It is now widely known that the sub-Saharan African power sector is at a threshold of significant change. There is growing consensus that the centralised model of electrification through national grid extension is becoming outdated in a techno-economic sense. In fact, the 634 million-large non-electrified population is an account of the inefficiencies inherent in the conventional centralised model. Decentralisation of electricity generation and distribution is now often seen as a viable alternative, which has placed decentralised renewable energy technologies, comprised of stand-alone off-grid systems (primarily solar home systems) and mini-grids in the limelight.
Solar home systems have however gained much more traction than mini-grids over the past few years. This is primarily because of less complexity in deployment and better financial returns on offer. The result is a flood of investments entering the solar home system market, which in turn drives down costs and makes these technologies more accessible for the end user.
However, I am hesitant to rally behind this movement and will be careful of putting solar home systems under the mantra of leapfrogging as is often done. Technology leapfrogging is defined as the “adoption of advanced or state-of-the-art technology in an application area where immediate prior technology has not been adopted.”ii
The premise is that industrialising countries can avoid the carbon and resource intensive and wasteful energy development path that industrialised countries went through in setting up their energy infrastructure over the course of the past centuryiii
. Solar home systems are commonly described as a leapfrog solution, which implies that by deploying these technologies, industrialising countries can embark on a process of electrification that is carbon neutral, resource efficient and sustainable. This is all true, but the quality of energy services that solar home systems provide to the end user is often overlooked in the leapfrogging discussion.
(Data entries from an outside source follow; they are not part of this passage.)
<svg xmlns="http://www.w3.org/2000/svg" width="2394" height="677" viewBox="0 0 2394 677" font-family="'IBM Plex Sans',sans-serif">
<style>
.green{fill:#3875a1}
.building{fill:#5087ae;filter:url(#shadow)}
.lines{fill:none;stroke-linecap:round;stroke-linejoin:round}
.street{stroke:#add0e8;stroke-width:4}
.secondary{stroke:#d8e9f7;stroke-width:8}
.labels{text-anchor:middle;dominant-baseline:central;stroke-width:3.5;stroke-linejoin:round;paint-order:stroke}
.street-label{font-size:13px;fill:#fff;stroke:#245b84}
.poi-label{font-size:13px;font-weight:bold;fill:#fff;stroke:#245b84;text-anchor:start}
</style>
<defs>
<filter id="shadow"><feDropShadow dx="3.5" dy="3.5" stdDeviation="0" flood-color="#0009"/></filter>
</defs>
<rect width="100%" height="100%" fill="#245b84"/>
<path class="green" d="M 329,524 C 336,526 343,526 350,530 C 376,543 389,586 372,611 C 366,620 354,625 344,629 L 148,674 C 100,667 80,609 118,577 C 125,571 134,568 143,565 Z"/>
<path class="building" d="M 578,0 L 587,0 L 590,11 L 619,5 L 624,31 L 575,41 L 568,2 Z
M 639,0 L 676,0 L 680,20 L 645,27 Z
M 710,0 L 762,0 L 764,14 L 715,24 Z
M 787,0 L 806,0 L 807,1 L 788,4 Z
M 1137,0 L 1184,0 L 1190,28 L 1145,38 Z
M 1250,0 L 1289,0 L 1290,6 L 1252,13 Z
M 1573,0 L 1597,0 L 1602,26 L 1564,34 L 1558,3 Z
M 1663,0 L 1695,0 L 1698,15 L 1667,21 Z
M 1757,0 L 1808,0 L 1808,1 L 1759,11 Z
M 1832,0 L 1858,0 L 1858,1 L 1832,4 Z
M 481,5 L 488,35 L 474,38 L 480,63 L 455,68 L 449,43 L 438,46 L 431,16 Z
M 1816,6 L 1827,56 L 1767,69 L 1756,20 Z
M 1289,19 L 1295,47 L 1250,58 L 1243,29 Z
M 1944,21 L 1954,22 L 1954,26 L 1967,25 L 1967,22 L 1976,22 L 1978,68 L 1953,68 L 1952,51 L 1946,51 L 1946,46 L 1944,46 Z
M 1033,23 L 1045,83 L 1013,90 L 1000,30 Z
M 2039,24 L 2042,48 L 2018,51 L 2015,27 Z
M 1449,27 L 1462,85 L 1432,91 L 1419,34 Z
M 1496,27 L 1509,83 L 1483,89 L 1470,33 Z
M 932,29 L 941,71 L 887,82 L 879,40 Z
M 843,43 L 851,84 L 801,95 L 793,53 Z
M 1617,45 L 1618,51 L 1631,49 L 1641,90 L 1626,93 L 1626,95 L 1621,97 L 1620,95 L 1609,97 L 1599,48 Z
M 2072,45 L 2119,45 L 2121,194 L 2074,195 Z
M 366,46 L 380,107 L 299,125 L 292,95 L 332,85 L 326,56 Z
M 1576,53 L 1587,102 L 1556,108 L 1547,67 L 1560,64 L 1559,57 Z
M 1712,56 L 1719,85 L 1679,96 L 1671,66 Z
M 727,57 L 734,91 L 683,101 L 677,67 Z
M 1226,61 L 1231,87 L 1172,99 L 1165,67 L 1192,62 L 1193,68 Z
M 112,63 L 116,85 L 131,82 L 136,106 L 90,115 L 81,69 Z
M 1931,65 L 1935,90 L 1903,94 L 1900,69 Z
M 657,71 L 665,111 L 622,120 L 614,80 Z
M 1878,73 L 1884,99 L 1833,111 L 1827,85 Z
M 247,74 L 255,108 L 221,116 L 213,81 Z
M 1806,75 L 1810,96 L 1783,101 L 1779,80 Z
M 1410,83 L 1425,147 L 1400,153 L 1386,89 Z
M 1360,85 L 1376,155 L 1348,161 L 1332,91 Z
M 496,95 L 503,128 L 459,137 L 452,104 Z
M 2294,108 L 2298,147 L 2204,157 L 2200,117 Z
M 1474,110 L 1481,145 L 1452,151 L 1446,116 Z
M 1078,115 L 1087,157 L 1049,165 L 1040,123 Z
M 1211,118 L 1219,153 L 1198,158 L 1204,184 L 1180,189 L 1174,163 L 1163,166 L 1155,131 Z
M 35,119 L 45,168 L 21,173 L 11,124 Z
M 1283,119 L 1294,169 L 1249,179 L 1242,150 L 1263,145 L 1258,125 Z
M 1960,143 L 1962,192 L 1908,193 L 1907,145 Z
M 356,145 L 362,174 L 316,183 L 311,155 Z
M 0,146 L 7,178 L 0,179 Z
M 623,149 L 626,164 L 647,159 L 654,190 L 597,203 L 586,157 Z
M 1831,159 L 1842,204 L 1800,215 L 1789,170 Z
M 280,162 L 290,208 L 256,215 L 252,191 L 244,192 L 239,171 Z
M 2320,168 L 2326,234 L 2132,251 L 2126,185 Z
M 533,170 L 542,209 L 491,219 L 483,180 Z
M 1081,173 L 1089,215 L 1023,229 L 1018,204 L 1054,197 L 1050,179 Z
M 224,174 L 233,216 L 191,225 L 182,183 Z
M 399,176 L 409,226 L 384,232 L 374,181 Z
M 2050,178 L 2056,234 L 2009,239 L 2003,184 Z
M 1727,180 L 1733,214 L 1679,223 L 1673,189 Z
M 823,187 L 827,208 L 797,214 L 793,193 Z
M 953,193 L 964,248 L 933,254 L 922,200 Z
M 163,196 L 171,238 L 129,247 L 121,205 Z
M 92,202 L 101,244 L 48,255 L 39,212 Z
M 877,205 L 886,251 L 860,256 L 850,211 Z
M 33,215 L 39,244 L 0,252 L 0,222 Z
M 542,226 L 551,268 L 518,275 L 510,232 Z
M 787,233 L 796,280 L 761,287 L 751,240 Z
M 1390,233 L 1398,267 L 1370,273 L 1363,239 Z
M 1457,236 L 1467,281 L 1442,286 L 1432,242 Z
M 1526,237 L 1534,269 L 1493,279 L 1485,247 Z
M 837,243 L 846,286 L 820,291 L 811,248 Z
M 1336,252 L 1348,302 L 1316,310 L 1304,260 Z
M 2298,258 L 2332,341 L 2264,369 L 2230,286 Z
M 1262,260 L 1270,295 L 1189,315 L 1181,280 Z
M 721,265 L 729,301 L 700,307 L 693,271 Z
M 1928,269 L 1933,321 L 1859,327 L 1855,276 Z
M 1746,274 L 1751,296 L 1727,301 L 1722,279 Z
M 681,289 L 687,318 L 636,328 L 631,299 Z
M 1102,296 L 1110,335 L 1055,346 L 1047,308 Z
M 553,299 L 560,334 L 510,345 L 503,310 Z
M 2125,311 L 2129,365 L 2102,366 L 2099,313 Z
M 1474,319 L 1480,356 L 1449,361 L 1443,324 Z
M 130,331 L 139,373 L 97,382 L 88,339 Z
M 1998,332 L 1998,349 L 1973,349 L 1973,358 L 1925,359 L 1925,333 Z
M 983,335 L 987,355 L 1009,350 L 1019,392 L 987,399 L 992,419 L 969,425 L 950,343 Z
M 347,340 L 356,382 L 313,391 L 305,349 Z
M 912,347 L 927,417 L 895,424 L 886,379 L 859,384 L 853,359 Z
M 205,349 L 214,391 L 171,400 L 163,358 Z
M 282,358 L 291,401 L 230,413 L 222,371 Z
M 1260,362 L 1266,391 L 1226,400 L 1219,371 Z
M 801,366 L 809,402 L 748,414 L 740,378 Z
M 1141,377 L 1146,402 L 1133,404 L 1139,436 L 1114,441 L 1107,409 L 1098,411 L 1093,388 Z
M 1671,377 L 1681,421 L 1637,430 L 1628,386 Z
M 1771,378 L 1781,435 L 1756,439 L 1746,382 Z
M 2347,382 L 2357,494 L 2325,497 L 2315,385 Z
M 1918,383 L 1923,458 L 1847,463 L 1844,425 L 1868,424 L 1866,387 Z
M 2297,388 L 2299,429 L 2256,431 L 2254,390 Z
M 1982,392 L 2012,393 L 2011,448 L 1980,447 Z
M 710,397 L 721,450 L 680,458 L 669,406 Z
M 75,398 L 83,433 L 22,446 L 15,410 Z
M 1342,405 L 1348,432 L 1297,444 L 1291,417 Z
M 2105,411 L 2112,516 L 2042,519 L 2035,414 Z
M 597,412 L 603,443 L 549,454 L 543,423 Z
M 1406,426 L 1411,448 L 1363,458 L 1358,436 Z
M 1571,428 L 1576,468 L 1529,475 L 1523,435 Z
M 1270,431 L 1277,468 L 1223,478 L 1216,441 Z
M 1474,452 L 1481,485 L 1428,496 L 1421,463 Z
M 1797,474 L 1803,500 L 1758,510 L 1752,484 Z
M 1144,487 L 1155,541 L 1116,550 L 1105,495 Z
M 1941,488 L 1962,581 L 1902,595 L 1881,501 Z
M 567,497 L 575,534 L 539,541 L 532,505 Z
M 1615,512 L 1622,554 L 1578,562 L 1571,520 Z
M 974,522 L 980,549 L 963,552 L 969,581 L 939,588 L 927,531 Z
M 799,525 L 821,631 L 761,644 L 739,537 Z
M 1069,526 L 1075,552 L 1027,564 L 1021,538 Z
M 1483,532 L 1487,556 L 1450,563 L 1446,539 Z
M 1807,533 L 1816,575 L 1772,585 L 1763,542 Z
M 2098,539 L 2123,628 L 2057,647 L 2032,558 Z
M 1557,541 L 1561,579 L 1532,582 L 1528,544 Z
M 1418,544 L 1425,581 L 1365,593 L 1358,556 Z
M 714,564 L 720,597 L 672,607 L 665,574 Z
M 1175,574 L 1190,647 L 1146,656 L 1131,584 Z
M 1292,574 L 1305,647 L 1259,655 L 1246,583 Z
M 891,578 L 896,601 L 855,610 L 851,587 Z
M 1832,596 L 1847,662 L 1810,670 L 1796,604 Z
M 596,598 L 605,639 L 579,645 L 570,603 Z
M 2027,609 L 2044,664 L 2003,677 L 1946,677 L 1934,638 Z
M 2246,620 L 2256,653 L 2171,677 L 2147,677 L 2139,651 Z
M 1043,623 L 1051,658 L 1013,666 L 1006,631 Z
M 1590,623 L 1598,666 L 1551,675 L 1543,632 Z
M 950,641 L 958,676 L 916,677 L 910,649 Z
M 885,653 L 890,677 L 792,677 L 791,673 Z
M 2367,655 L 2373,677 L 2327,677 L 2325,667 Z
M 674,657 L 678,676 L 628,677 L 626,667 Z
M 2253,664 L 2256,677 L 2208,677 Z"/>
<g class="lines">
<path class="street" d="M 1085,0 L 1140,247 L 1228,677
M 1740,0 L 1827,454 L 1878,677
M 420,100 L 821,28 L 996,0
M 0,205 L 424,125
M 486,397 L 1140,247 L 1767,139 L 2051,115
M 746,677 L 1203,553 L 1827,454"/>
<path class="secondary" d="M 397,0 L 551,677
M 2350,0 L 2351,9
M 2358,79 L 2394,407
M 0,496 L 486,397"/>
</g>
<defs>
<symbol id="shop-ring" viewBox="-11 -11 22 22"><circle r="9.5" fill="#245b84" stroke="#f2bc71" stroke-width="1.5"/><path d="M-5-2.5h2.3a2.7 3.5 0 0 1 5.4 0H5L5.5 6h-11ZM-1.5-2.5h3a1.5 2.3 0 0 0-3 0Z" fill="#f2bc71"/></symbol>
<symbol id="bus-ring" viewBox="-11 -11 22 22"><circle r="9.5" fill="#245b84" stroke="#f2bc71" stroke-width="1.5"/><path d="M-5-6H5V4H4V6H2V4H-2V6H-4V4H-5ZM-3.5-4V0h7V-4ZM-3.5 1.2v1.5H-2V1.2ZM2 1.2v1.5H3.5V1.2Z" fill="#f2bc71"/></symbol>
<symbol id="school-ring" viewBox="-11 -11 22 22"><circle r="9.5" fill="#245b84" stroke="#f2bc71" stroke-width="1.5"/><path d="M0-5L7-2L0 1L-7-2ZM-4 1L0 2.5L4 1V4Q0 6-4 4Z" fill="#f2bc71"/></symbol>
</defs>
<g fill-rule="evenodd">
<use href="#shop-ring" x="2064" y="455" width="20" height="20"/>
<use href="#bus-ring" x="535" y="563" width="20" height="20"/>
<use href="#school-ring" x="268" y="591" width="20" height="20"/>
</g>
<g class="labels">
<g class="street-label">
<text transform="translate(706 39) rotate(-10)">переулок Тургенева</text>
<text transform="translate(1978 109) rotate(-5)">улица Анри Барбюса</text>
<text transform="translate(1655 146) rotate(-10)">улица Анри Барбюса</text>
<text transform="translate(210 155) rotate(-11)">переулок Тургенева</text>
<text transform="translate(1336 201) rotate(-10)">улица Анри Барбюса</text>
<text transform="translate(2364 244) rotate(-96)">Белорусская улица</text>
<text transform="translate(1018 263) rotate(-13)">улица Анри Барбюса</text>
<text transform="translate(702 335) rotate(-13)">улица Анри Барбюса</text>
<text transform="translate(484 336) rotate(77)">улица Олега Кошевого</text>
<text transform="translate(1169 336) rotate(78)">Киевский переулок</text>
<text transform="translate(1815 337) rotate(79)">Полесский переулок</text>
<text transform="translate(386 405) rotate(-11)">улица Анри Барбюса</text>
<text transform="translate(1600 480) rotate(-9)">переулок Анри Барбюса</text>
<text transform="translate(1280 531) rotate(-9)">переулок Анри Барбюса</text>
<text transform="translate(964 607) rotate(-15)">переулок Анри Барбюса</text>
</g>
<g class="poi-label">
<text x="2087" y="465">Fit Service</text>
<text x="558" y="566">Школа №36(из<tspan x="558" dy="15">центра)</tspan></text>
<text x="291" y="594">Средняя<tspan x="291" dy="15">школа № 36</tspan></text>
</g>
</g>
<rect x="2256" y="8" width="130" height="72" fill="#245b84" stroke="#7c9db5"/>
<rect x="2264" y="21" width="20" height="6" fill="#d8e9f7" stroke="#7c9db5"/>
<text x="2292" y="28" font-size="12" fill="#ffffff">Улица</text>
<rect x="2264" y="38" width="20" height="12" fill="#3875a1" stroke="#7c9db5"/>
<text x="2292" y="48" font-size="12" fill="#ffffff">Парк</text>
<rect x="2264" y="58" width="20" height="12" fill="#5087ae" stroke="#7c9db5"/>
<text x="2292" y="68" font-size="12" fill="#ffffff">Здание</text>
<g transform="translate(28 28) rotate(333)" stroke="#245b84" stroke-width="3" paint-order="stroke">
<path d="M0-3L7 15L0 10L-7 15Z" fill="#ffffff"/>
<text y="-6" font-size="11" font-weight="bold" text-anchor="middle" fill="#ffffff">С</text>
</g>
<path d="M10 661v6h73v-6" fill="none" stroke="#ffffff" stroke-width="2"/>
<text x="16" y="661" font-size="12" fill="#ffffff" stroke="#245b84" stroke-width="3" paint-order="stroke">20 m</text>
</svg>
In my view, the output of solar home systems is not on par with the level required to allow energy poor households to well and truly move out of energy poverty. As Figure 1 shows, average household consumption of electricity in the industrialised (and industrialising) world is well above the approximate output level that solar home systems in the low-income market can provide. Furthermore, early experiences with solar home systems also indicate the aspiration among households to own higher wattage appliances after the initial basic energy needs have been met with solar home systemsiv
. That goes to say that solar home systems are very effective in providing access to basic modern energy services, but access to basic modern energy services in the decentralised way as described here does not constitute energy leapfrogging. Instead, it entails a step up the energy ladder. The crux of the matter is that we should be weary of confusing energy leapfrogging with stepping up the energy ladder. Figure 1: Output limitations of solar home systems
Source: PowerGen Renewable Energy (2016)i
If we are to bring about energy leapfrogging in Africa, we need a technology that can replace the national grid. Mini-grids, alternatively, can replace the grid because it provides the kind of energy services that are on par with the gridv
. By providing grid-quality, alternating current electricity, mini-grids have the potential to well and truly move the energy poor out of energy poverty and in turn socio-economic poverty. It can do this by not only powering all household applications, but also by electrifying productive activities such as welding, milling, food processing, heating and many others. This is what businesses require to be electrified and I believe that this is an antecedent for localised economic development. Further, localised economic development in rural areas can slow down urbanisation because rural inhabitants will perceive more economic opportunity in rural areas.
Finally, energy leapfrogging does not merely entail developing energy infrastructure differently than industrialised nations have done. Granted, by building energy infrastructure with solar home systems, we are avoiding the negative consequences of a carbon and resource intensive fossil fuel-based national grid. However, by doing so, we will not converge with the future energy infrastructure of the world. That is because the future energy infrastructure consistently points to the development of smart grids powered by renewable energy and we will not be able to achieve this with solar home systems.
Figure 2: Threat of not converging with the future power infrastructure
Source: iPowerGen Renewable Energy (2016)
I believe that we should avoid short term solutions such as a small incremental step up the energy service ladder and instead adopt a long-term vision of building the energy infrastructure of the future in sub-Saharan Africa and in turn well and truly move our population out of energy- and socio-economic poverty. It is my view that AC mini-grids will be our best option for achieving this vision.
Notes:i PowerGen Renewable Energy. 2016. The Future of Power in Africa: How Africa can Lead the Next Generation of Global Power Infrastructure. Nairobi: PowerGen Renewable Energy.
ii Fong, M.W.L. 2009. Technology Leapfrogging for Developing Countries, in Khosrow-Pour, M. (ed.). Encyclopaedia of Information Science and Technology. Hershey: IGI Global.
iii Goldemberg, J. 2011. Technological Leapfrogging in the Developing World. Georgetown Journal of International Affairs, 12(1):135-141.
iv Lee, K., Miguel, E. & Wolfram, C. 2016. Appliance Ownership and Aspirations among Electric Grid and Home Solar Households in Rural Kenya. American Economic Review, 106(5):89-94.
v Knucles, J. 2016. Business models for mini-grid electricity in base of pyramid markets. Energy for Sustainable Development, 31(1):67-82.